ACTIVITY: Set down every line of the data exactly, skipping the pictures.

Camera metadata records
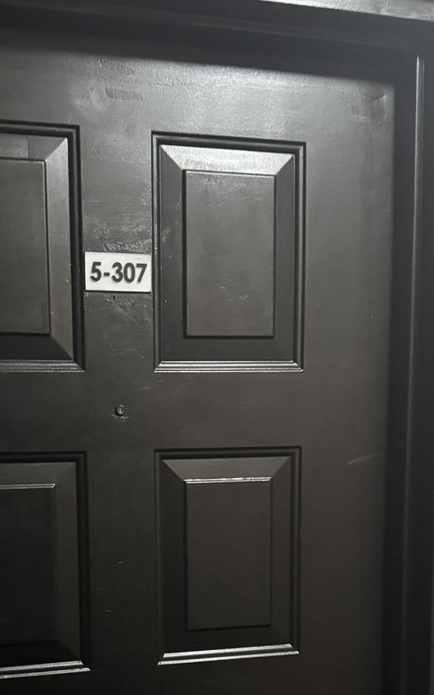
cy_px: 563
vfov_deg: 41.5
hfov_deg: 27.7
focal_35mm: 46
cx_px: 114
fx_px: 870
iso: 1250
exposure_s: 1/30
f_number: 1.78
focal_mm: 6.76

RESPONSE TO THE TASK:
cy_px: 563
vfov_deg: 41.5
hfov_deg: 27.7
focal_35mm: 46
cx_px: 114
fx_px: 870
iso: 1250
exposure_s: 1/30
f_number: 1.78
focal_mm: 6.76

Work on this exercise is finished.